# [Requirement]
Exact copy, no pictures: output all the records that follow.

# [Extracted material]
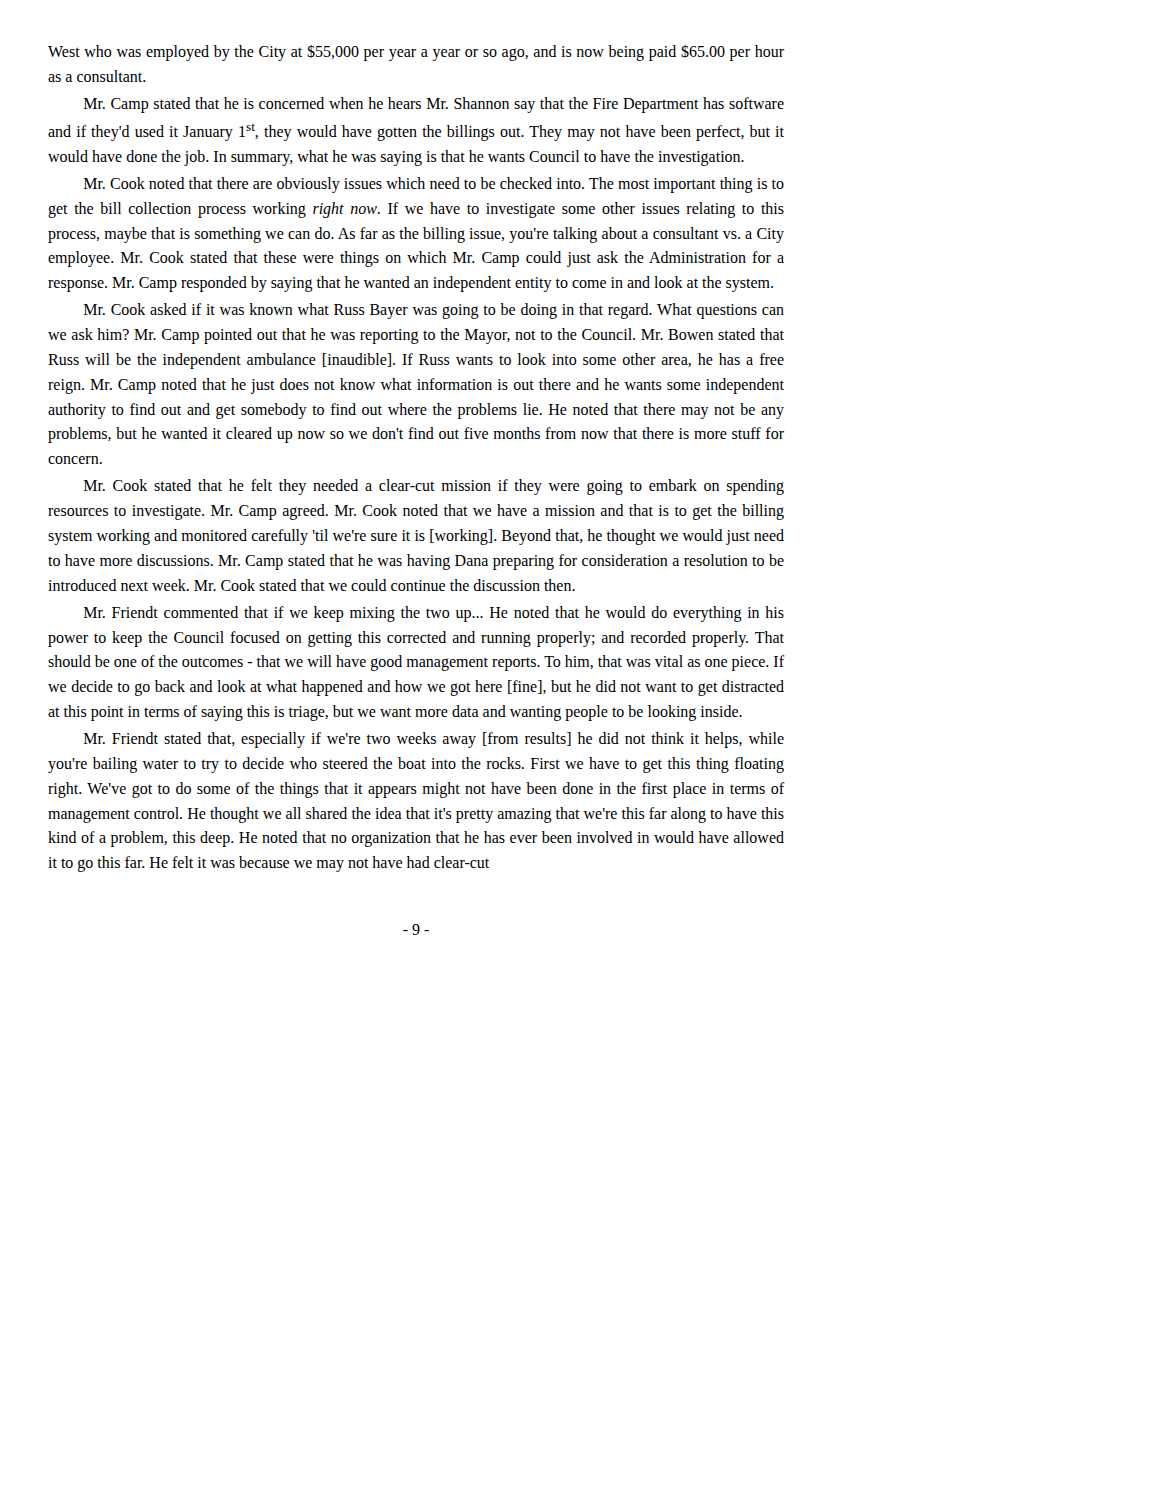West who was employed by the City at $55,000 per year a year or so ago, and is now being paid $65.00 per hour as a consultant.
Mr. Camp stated that he is concerned when he hears Mr. Shannon say that the Fire Department has software and if they'd used it January 1st, they would have gotten the billings out. They may not have been perfect, but it would have done the job. In summary, what he was saying is that he wants Council to have the investigation.
Mr. Cook noted that there are obviously issues which need to be checked into. The most important thing is to get the bill collection process working right now. If we have to investigate some other issues relating to this process, maybe that is something we can do. As far as the billing issue, you're talking about a consultant vs. a City employee. Mr. Cook stated that these were things on which Mr. Camp could just ask the Administration for a response. Mr. Camp responded by saying that he wanted an independent entity to come in and look at the system.
Mr. Cook asked if it was known what Russ Bayer was going to be doing in that regard. What questions can we ask him? Mr. Camp pointed out that he was reporting to the Mayor, not to the Council. Mr. Bowen stated that Russ will be the independent ambulance [inaudible]. If Russ wants to look into some other area, he has a free reign. Mr. Camp noted that he just does not know what information is out there and he wants some independent authority to find out and get somebody to find out where the problems lie. He noted that there may not be any problems, but he wanted it cleared up now so we don't find out five months from now that there is more stuff for concern.
Mr. Cook stated that he felt they needed a clear-cut mission if they were going to embark on spending resources to investigate. Mr. Camp agreed. Mr. Cook noted that we have a mission and that is to get the billing system working and monitored carefully 'til we're sure it is [working]. Beyond that, he thought we would just need to have more discussions. Mr. Camp stated that he was having Dana preparing for consideration a resolution to be introduced next week. Mr. Cook stated that we could continue the discussion then.
Mr. Friendt commented that if we keep mixing the two up... He noted that he would do everything in his power to keep the Council focused on getting this corrected and running properly; and recorded properly. That should be one of the outcomes - that we will have good management reports. To him, that was vital as one piece. If we decide to go back and look at what happened and how we got here [fine], but he did not want to get distracted at this point in terms of saying this is triage, but we want more data and wanting people to be looking inside.
Mr. Friendt stated that, especially if we're two weeks away [from results] he did not think it helps, while you're bailing water to try to decide who steered the boat into the rocks. First we have to get this thing floating right. We've got to do some of the things that it appears might not have been done in the first place in terms of management control. He thought we all shared the idea that it's pretty amazing that we're this far along to have this kind of a problem, this deep. He noted that no organization that he has ever been involved in would have allowed it to go this far. He felt it was because we may not have had clear-cut
- 9 -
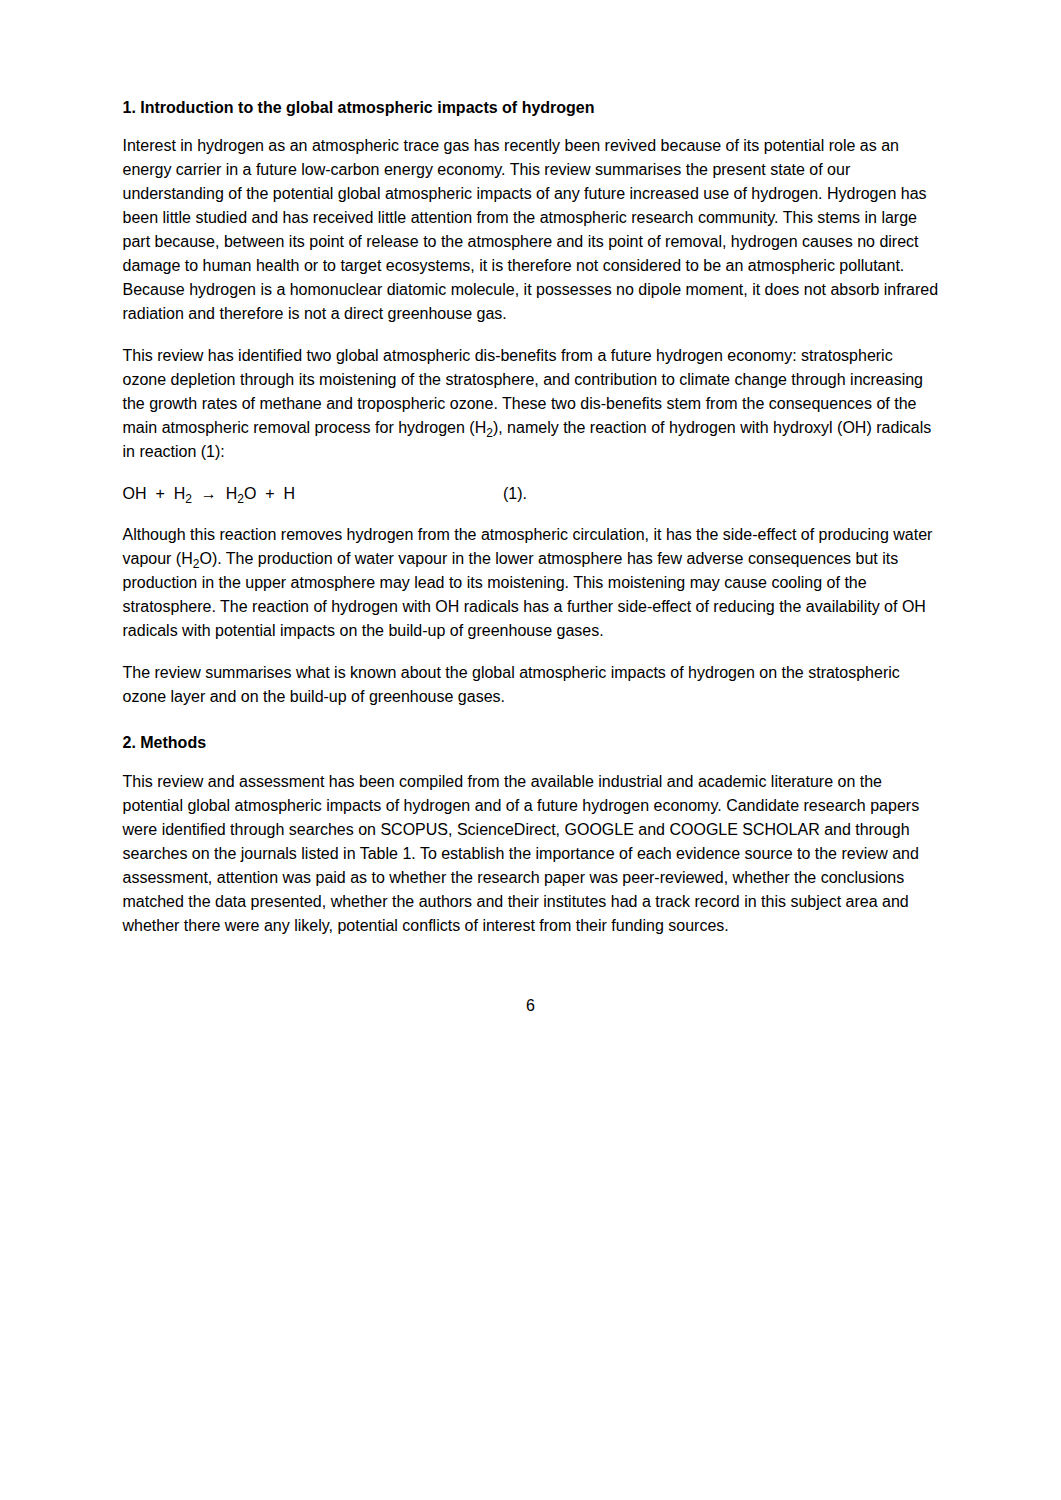1. Introduction to the global atmospheric impacts of hydrogen
Interest in hydrogen as an atmospheric trace gas has recently been revived because of its potential role as an energy carrier in a future low-carbon energy economy. This review summarises the present state of our understanding of the potential global atmospheric impacts of any future increased use of hydrogen. Hydrogen has been little studied and has received little attention from the atmospheric research community. This stems in large part because, between its point of release to the atmosphere and its point of removal, hydrogen causes no direct damage to human health or to target ecosystems, it is therefore not considered to be an atmospheric pollutant. Because hydrogen is a homonuclear diatomic molecule, it possesses no dipole moment, it does not absorb infrared radiation and therefore is not a direct greenhouse gas.
This review has identified two global atmospheric dis-benefits from a future hydrogen economy: stratospheric ozone depletion through its moistening of the stratosphere, and contribution to climate change through increasing the growth rates of methane and tropospheric ozone. These two dis-benefits stem from the consequences of the main atmospheric removal process for hydrogen (H2), namely the reaction of hydrogen with hydroxyl (OH) radicals in reaction (1):
OH + H2 → H2O + H (1).
Although this reaction removes hydrogen from the atmospheric circulation, it has the side-effect of producing water vapour (H2O). The production of water vapour in the lower atmosphere has few adverse consequences but its production in the upper atmosphere may lead to its moistening. This moistening may cause cooling of the stratosphere. The reaction of hydrogen with OH radicals has a further side-effect of reducing the availability of OH radicals with potential impacts on the build-up of greenhouse gases.
The review summarises what is known about the global atmospheric impacts of hydrogen on the stratospheric ozone layer and on the build-up of greenhouse gases.
2. Methods
This review and assessment has been compiled from the available industrial and academic literature on the potential global atmospheric impacts of hydrogen and of a future hydrogen economy. Candidate research papers were identified through searches on SCOPUS, ScienceDirect, GOOGLE and COOGLE SCHOLAR and through searches on the journals listed in Table 1. To establish the importance of each evidence source to the review and assessment, attention was paid as to whether the research paper was peer-reviewed, whether the conclusions matched the data presented, whether the authors and their institutes had a track record in this subject area and whether there were any likely, potential conflicts of interest from their funding sources.
6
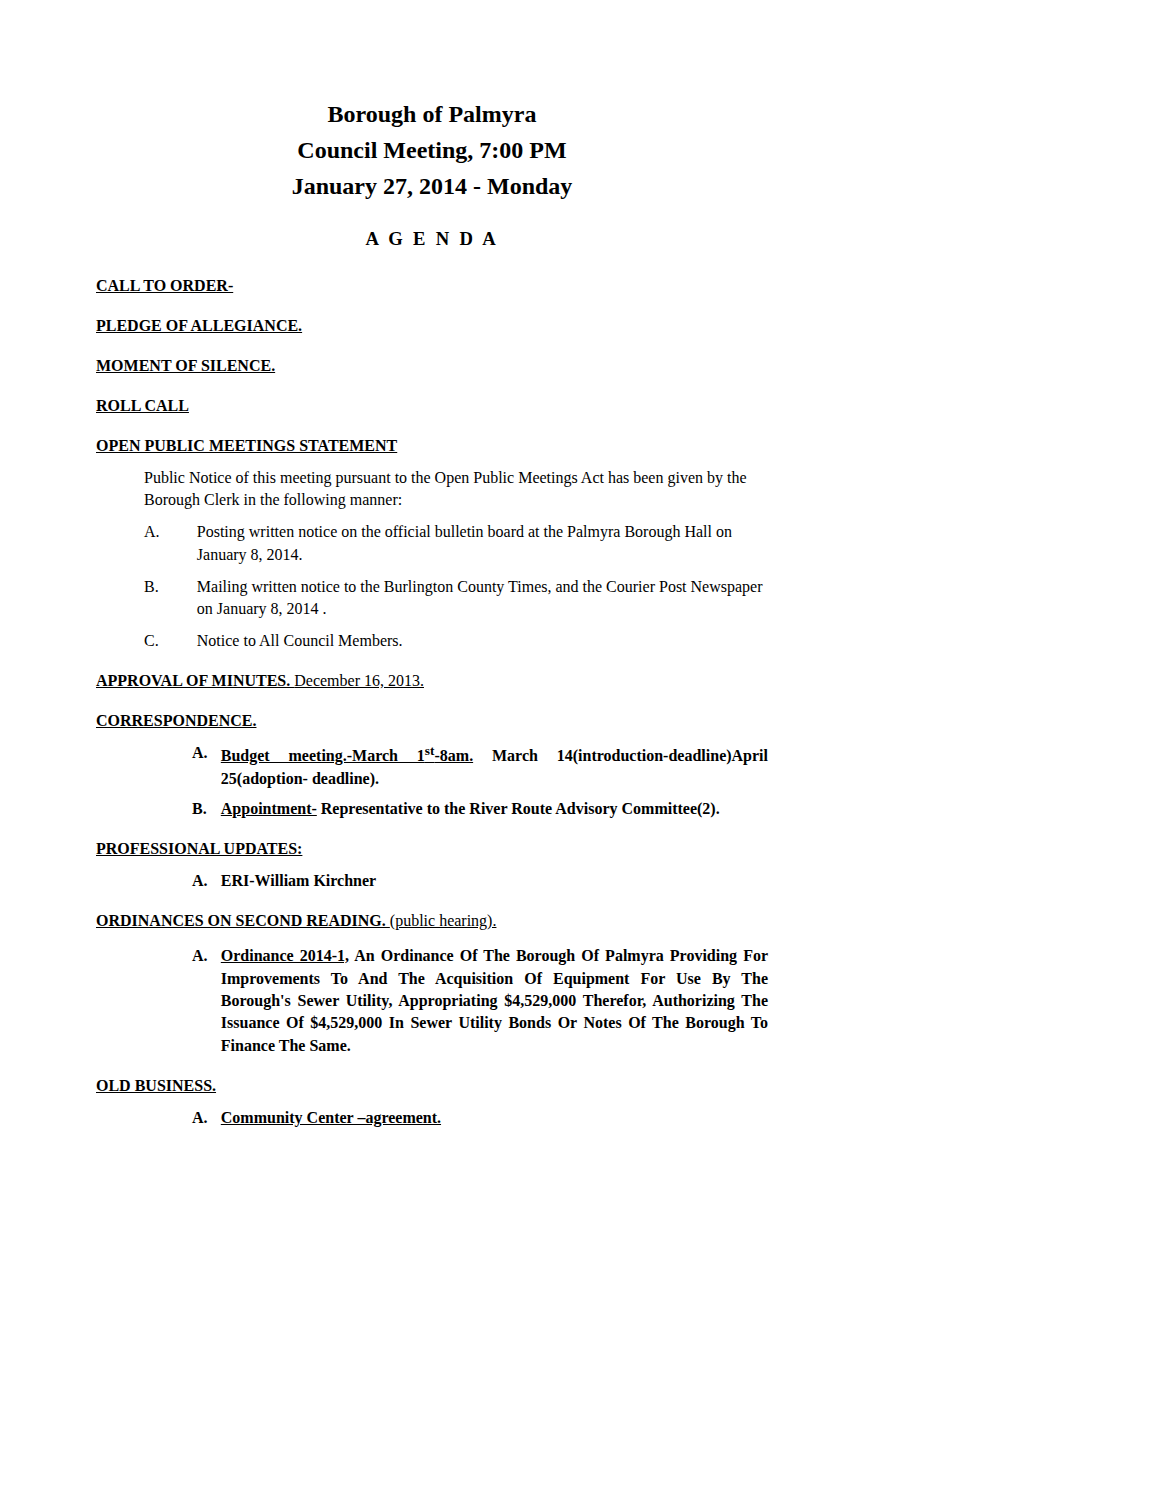Borough of Palmyra
Council Meeting, 7:00 PM
January 27, 2014 - Monday
A G E N D A
CALL TO ORDER-
PLEDGE OF ALLEGIANCE.
MOMENT OF SILENCE.
ROLL CALL
OPEN PUBLIC MEETINGS STATEMENT
Public Notice of this meeting pursuant to the Open Public Meetings Act has been given by the Borough Clerk in the following manner:
A. Posting written notice on the official bulletin board at the Palmyra Borough Hall on January 8, 2014.
B. Mailing written notice to the Burlington County Times, and the Courier Post Newspaper on January 8, 2014 .
C. Notice to All Council Members.
APPROVAL OF MINUTES. December 16, 2013.
CORRESPONDENCE.
A. Budget meeting.-March 1st-8am. March 14(introduction-deadline)April 25(adoption- deadline).
B. Appointment- Representative to the River Route Advisory Committee(2).
PROFESSIONAL UPDATES:
A. ERI-William Kirchner
ORDINANCES ON SECOND READING. (public hearing).
A. Ordinance 2014-1, An Ordinance Of The Borough Of Palmyra Providing For Improvements To And The Acquisition Of Equipment For Use By The Borough's Sewer Utility, Appropriating $4,529,000 Therefor, Authorizing The Issuance Of $4,529,000 In Sewer Utility Bonds Or Notes Of The Borough To Finance The Same.
OLD BUSINESS.
A. Community Center –agreement.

# [Written response]
West who was employed by the City at $55,000 per year a year or so ago, and is now being paid $65.00 per hour as a consultant.
Mr. Camp stated that he is concerned when he hears Mr. Shannon say that the Fire Department has software and if they'd used it January 1st, they would have gotten the billings out. They may not have been perfect, but it would have done the job. In summary, what he was saying is that he wants Council to have the investigation.
Mr. Cook noted that there are obviously issues which need to be checked into. The most important thing is to get the bill collection process working right now. If we have to investigate some other issues relating to this process, maybe that is something we can do. As far as the billing issue, you're talking about a consultant vs. a City employee. Mr. Cook stated that these were things on which Mr. Camp could just ask the Administration for a response. Mr. Camp responded by saying that he wanted an independent entity to come in and look at the system.
Mr. Cook asked if it was known what Russ Bayer was going to be doing in that regard. What questions can we ask him? Mr. Camp pointed out that he was reporting to the Mayor, not to the Council. Mr. Bowen stated that Russ will be the independent ambulance [inaudible]. If Russ wants to look into some other area, he has a free reign. Mr. Camp noted that he just does not know what information is out there and he wants some independent authority to find out and get somebody to find out where the problems lie. He noted that there may not be any problems, but he wanted it cleared up now so we don't find out five months from now that there is more stuff for concern.
Mr. Cook stated that he felt they needed a clear-cut mission if they were going to embark on spending resources to investigate. Mr. Camp agreed. Mr. Cook noted that we have a mission and that is to get the billing system working and monitored carefully 'til we're sure it is [working]. Beyond that, he thought we would just need to have more discussions. Mr. Camp stated that he was having Dana preparing for consideration a resolution to be introduced next week. Mr. Cook stated that we could continue the discussion then.
Mr. Friendt commented that if we keep mixing the two up... He noted that he would do everything in his power to keep the Council focused on getting this corrected and running properly; and recorded properly. That should be one of the outcomes - that we will have good management reports. To him, that was vital as one piece. If we decide to go back and look at what happened and how we got here [fine], but he did not want to get distracted at this point in terms of saying this is triage, but we want more data and wanting people to be looking inside.
Mr. Friendt stated that, especially if we're two weeks away [from results] he did not think it helps, while you're bailing water to try to decide who steered the boat into the rocks. First we have to get this thing floating right. We've got to do some of the things that it appears might not have been done in the first place in terms of management control. He thought we all shared the idea that it's pretty amazing that we're this far along to have this kind of a problem, this deep. He noted that no organization that he has ever been involved in would have allowed it to go this far. He felt it was because we may not have had clear-cut
- 9 -
1. Introduction to the global atmospheric impacts of hydrogen
Interest in hydrogen as an atmospheric trace gas has recently been revived because of its potential role as an energy carrier in a future low-carbon energy economy. This review summarises the present state of our understanding of the potential global atmospheric impacts of any future increased use of hydrogen. Hydrogen has been little studied and has received little attention from the atmospheric research community. This stems in large part because, between its point of release to the atmosphere and its point of removal, hydrogen causes no direct damage to human health or to target ecosystems, it is therefore not considered to be an atmospheric pollutant. Because hydrogen is a homonuclear diatomic molecule, it possesses no dipole moment, it does not absorb infrared radiation and therefore is not a direct greenhouse gas.
This review has identified two global atmospheric dis-benefits from a future hydrogen economy: stratospheric ozone depletion through its moistening of the stratosphere, and contribution to climate change through increasing the growth rates of methane and tropospheric ozone. These two dis-benefits stem from the consequences of the main atmospheric removal process for hydrogen (H2), namely the reaction of hydrogen with hydroxyl (OH) radicals in reaction (1):
OH + H2 → H2O + H (1).
Although this reaction removes hydrogen from the atmospheric circulation, it has the side-effect of producing water vapour (H2O). The production of water vapour in the lower atmosphere has few adverse consequences but its production in the upper atmosphere may lead to its moistening. This moistening may cause cooling of the stratosphere. The reaction of hydrogen with OH radicals has a further side-effect of reducing the availability of OH radicals with potential impacts on the build-up of greenhouse gases.
The review summarises what is known about the global atmospheric impacts of hydrogen on the stratospheric ozone layer and on the build-up of greenhouse gases.
2. Methods
This review and assessment has been compiled from the available industrial and academic literature on the potential global atmospheric impacts of hydrogen and of a future hydrogen economy. Candidate research papers were identified through searches on SCOPUS, ScienceDirect, GOOGLE and COOGLE SCHOLAR and through searches on the journals listed in Table 1. To establish the importance of each evidence source to the review and assessment, attention was paid as to whether the research paper was peer-reviewed, whether the conclusions matched the data presented, whether the authors and their institutes had a track record in this subject area and whether there were any likely, potential conflicts of interest from their funding sources.
6
Borough of Palmyra
Council Meeting, 7:00 PM
January 27, 2014 - Monday
A G E N D A
CALL TO ORDER-
PLEDGE OF ALLEGIANCE.
MOMENT OF SILENCE.
ROLL CALL
OPEN PUBLIC MEETINGS STATEMENT
Public Notice of this meeting pursuant to the Open Public Meetings Act has been given by the Borough Clerk in the following manner:
A. Posting written notice on the official bulletin board at the Palmyra Borough Hall on January 8, 2014.
B. Mailing written notice to the Burlington County Times, and the Courier Post Newspaper on January 8, 2014 .
C. Notice to All Council Members.
APPROVAL OF MINUTES. December 16, 2013.
CORRESPONDENCE.
A. Budget meeting.-March 1st-8am. March 14(introduction-deadline)April 25(adoption- deadline).
B. Appointment- Representative to the River Route Advisory Committee(2).
PROFESSIONAL UPDATES:
A. ERI-William Kirchner
ORDINANCES ON SECOND READING. (public hearing).
A. Ordinance 2014-1, An Ordinance Of The Borough Of Palmyra Providing For Improvements To And The Acquisition Of Equipment For Use By The Borough's Sewer Utility, Appropriating $4,529,000 Therefor, Authorizing The Issuance Of $4,529,000 In Sewer Utility Bonds Or Notes Of The Borough To Finance The Same.
OLD BUSINESS.
A. Community Center –agreement.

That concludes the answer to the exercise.